Data to use
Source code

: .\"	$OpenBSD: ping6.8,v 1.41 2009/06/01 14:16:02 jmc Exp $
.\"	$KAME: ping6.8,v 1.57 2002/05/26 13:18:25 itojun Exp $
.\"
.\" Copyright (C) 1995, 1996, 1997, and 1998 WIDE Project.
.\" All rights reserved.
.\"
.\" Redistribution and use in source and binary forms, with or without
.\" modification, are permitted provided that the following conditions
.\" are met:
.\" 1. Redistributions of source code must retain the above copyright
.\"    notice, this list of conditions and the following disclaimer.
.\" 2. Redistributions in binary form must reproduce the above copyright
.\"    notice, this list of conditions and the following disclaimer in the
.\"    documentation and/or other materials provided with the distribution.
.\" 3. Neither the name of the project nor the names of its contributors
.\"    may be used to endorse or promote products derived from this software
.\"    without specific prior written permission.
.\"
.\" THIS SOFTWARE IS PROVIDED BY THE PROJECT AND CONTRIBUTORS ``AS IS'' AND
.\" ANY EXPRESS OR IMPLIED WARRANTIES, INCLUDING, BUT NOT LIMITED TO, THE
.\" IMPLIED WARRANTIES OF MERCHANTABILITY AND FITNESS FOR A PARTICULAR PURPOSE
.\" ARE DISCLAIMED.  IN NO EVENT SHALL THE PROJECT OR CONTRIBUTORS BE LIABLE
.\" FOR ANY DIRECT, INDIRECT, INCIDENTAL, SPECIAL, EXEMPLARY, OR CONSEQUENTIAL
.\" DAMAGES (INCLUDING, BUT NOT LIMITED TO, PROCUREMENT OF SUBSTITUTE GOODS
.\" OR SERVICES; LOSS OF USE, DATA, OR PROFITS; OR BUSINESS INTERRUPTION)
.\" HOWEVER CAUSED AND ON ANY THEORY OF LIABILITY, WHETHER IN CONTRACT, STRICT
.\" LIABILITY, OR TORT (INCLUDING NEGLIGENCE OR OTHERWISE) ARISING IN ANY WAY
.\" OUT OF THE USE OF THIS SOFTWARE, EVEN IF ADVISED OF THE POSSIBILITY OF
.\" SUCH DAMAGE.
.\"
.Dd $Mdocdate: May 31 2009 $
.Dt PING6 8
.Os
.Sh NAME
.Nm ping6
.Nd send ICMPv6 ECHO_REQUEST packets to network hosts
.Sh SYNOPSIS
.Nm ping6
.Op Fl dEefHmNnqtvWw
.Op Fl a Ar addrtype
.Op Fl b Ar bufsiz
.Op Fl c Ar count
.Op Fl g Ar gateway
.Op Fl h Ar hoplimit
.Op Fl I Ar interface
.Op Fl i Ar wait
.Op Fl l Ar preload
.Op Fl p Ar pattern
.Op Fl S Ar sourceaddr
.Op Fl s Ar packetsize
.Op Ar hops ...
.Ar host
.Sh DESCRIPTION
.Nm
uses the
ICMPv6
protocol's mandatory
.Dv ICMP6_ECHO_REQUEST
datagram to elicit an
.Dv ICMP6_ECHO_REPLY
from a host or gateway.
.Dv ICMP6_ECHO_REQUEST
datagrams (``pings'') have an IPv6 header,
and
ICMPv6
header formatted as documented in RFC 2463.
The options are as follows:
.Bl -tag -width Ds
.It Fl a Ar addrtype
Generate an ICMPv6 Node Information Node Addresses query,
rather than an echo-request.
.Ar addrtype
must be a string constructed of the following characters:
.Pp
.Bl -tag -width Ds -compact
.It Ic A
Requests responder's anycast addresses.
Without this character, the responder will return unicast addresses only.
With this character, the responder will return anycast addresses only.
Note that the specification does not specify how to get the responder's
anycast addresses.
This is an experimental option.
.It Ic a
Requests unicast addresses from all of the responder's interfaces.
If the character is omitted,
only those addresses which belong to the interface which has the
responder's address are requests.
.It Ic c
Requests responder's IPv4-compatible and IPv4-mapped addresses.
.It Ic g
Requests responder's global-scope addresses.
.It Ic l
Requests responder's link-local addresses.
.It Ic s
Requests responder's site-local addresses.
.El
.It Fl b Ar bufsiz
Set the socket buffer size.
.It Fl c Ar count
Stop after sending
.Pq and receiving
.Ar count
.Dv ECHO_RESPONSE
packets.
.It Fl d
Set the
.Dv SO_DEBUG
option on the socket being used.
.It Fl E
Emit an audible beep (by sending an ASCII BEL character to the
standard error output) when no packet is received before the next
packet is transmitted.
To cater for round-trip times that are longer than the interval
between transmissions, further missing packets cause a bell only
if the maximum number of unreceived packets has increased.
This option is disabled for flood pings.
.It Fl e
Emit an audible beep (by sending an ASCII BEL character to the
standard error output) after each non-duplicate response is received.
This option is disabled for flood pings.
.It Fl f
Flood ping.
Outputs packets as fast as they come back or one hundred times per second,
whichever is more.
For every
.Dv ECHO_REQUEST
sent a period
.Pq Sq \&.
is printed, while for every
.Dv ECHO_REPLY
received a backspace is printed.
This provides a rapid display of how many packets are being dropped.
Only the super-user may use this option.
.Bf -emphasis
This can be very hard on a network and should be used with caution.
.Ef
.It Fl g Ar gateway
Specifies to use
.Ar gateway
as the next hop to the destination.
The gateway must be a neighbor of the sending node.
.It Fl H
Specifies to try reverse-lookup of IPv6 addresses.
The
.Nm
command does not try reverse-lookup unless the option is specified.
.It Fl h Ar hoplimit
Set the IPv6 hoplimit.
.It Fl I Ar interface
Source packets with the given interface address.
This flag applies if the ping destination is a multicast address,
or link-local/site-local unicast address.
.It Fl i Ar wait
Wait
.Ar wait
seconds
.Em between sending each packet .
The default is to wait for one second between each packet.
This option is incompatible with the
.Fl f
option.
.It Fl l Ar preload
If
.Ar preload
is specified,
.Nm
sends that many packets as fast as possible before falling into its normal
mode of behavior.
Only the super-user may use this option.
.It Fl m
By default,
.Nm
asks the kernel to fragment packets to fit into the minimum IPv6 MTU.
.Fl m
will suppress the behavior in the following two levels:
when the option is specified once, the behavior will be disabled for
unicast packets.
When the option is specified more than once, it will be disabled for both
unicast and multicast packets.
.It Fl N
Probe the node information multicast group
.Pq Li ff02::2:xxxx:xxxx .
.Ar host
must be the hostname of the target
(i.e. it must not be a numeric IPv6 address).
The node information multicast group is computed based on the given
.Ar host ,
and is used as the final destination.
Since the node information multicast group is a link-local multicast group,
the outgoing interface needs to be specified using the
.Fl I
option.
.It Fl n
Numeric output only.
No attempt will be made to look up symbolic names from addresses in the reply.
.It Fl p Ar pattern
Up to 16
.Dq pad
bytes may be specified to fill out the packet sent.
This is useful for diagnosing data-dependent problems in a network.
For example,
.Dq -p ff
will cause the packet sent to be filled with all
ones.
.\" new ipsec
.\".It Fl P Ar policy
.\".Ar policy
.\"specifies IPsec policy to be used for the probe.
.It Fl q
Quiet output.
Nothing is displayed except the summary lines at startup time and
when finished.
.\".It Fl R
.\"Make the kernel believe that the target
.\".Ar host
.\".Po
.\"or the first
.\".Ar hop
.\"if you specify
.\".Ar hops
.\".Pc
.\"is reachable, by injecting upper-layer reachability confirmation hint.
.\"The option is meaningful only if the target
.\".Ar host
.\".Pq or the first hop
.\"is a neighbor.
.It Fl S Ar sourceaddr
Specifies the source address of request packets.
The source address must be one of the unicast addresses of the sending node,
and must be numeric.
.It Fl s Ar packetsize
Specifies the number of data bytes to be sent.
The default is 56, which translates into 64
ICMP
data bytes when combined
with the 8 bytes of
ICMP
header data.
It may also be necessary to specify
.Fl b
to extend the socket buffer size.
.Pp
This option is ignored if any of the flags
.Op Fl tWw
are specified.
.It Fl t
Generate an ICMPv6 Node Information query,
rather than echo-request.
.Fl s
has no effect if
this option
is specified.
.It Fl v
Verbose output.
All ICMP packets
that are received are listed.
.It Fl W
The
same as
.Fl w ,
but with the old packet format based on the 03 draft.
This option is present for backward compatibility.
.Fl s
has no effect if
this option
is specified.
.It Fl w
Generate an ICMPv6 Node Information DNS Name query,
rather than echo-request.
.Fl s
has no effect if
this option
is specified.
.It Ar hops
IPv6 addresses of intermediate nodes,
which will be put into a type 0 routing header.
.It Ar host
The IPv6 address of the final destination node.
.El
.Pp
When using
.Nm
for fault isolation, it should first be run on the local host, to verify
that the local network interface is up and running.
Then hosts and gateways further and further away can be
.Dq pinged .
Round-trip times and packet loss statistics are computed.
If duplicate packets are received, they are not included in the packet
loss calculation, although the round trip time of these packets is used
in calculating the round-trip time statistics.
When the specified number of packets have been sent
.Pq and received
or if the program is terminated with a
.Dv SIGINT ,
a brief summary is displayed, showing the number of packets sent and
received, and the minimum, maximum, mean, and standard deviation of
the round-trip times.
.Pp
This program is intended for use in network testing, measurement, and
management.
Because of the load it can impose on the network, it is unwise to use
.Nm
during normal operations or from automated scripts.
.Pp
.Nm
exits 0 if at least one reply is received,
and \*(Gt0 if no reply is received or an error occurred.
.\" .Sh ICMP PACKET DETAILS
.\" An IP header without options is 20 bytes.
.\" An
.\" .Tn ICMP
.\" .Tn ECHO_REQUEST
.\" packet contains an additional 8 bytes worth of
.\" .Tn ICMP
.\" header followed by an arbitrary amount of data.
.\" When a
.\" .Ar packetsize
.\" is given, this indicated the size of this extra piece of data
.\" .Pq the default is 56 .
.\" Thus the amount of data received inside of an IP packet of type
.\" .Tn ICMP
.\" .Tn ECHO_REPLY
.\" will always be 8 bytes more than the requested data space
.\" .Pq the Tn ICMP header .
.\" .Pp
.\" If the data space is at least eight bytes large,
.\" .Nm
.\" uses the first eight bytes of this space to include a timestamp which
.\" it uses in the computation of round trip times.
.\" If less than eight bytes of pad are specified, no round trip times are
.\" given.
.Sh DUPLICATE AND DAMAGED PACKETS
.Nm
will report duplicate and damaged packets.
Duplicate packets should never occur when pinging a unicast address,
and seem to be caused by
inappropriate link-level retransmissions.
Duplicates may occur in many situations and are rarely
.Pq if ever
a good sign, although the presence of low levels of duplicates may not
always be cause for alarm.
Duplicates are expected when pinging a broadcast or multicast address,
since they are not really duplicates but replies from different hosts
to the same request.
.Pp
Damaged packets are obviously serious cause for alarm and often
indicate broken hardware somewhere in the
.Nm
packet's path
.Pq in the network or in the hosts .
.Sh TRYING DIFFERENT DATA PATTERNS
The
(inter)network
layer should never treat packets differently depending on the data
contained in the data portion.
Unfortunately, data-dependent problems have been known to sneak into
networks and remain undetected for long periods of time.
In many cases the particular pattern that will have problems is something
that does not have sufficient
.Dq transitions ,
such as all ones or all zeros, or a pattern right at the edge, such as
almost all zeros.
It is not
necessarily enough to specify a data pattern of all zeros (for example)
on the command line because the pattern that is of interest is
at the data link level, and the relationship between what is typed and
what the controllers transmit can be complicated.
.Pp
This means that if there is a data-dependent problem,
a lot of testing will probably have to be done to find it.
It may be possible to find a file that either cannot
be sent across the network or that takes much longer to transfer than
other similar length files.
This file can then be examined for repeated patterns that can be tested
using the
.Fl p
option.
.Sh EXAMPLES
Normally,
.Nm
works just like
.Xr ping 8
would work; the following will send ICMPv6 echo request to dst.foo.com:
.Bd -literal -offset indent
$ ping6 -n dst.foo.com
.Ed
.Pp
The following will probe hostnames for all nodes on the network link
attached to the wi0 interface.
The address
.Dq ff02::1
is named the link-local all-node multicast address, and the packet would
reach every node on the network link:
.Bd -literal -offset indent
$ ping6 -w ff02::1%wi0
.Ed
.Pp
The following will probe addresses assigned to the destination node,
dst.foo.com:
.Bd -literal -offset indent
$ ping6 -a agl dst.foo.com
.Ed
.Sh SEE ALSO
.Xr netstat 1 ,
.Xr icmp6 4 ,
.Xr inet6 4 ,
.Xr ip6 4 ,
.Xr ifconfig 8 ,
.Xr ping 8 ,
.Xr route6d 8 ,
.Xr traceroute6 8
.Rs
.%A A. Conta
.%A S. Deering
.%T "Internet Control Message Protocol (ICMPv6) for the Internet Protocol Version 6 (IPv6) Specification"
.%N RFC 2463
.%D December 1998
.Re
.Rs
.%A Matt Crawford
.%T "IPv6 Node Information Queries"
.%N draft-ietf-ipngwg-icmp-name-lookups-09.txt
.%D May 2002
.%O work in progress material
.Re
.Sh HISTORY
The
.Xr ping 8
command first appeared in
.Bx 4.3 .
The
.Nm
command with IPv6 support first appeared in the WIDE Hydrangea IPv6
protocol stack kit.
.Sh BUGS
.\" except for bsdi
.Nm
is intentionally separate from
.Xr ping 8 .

Goal of the exercise
Going down the listing above, begin printing at the line with "When the specified" and finish with the line with "ICMP header .", exactly as they appear.

Solution below
When the specified number of packets have been sent
.Pq and received
or if the program is terminated with a
.Dv SIGINT ,
a brief summary is displayed, showing the number of packets sent and
received, and the minimum, maximum, mean, and standard deviation of
the round-trip times.
.Pp
This program is intended for use in network testing, measurement, and
management.
Because of the load it can impose on the network, it is unwise to use
.Nm
during normal operations or from automated scripts.
.Pp
.Nm
exits 0 if at least one reply is received,
and \*(Gt0 if no reply is received or an error occurred.
.\" .Sh ICMP PACKET DETAILS
.\" An IP header without options is 20 bytes.
.\" An
.\" .Tn ICMP
.\" .Tn ECHO_REQUEST
.\" packet contains an additional 8 bytes worth of
.\" .Tn ICMP
.\" header followed by an arbitrary amount of data.
.\" When a
.\" .Ar packetsize
.\" is given, this indicated the size of this extra piece of data
.\" .Pq the default is 56 .
.\" Thus the amount of data received inside of an IP packet of type
.\" .Tn ICMP
.\" .Tn ECHO_REPLY
.\" will always be 8 bytes more than the requested data space
.\" .Pq the Tn ICMP header .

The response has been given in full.